Weswegen es wenig verwundert, dass er irgendwann daran ging, eine Fantasie lyrique zu schreiben, deren (etwas störrischer) Held ein Kind ist, dem animalische Freunde die Leviten lesen: «L’Enfant et les sortilèges». Ein Stück voller Fantasien, reich an verrückten Wendungen, mit zauberhafter Musik. Ein Kindertraum.

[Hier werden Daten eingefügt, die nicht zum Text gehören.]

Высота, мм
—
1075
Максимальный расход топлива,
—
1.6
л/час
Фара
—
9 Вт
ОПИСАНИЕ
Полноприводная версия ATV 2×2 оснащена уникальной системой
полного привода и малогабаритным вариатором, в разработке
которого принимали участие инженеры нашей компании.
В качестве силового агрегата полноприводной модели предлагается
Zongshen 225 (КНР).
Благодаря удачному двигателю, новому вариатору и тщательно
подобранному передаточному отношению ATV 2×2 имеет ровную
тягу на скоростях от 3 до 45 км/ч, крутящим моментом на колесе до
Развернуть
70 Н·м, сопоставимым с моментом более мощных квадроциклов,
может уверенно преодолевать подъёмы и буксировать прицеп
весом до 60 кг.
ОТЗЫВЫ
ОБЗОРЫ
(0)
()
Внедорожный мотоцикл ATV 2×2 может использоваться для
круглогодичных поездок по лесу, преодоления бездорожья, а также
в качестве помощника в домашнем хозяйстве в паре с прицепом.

Zwei neue Aufnahmen atmen exakt diesen Geist. Die Magie der Vergessenheit. Das Traumhafte. Unerhörte Sinnlichkeit im Leicht-Schwebenden. All das entlocken sowohl Mikko Franck an der Spitze des Orchestre Philharmonique de France als auch Stéphane Denève und das Radio-Sinfonieorchester Stuttgart der Partitur, pointiert, mit schillernden Valeurs und spektral aufgefächerten Farben, beide sehr «französisch», fein ...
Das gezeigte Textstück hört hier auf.